**Exercise data**
____________________

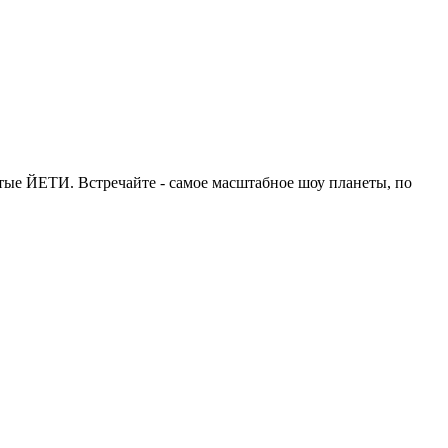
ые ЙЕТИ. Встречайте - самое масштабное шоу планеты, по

____________________

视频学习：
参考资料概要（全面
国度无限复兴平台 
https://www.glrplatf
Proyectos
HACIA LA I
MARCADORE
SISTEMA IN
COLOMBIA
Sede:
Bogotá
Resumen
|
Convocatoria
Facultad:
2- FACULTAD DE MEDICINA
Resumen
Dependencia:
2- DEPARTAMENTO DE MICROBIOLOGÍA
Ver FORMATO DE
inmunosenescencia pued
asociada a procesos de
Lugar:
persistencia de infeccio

____________________

Reproduce verbatim only the segment of the listing bounded by the line containing "inmunosenescencia pued" and the line containing "persistencia de infeccio", with both boundary lines included.

**The answer**
inmunosenescencia pued
asociada a procesos de
Lugar:
persistencia de infeccio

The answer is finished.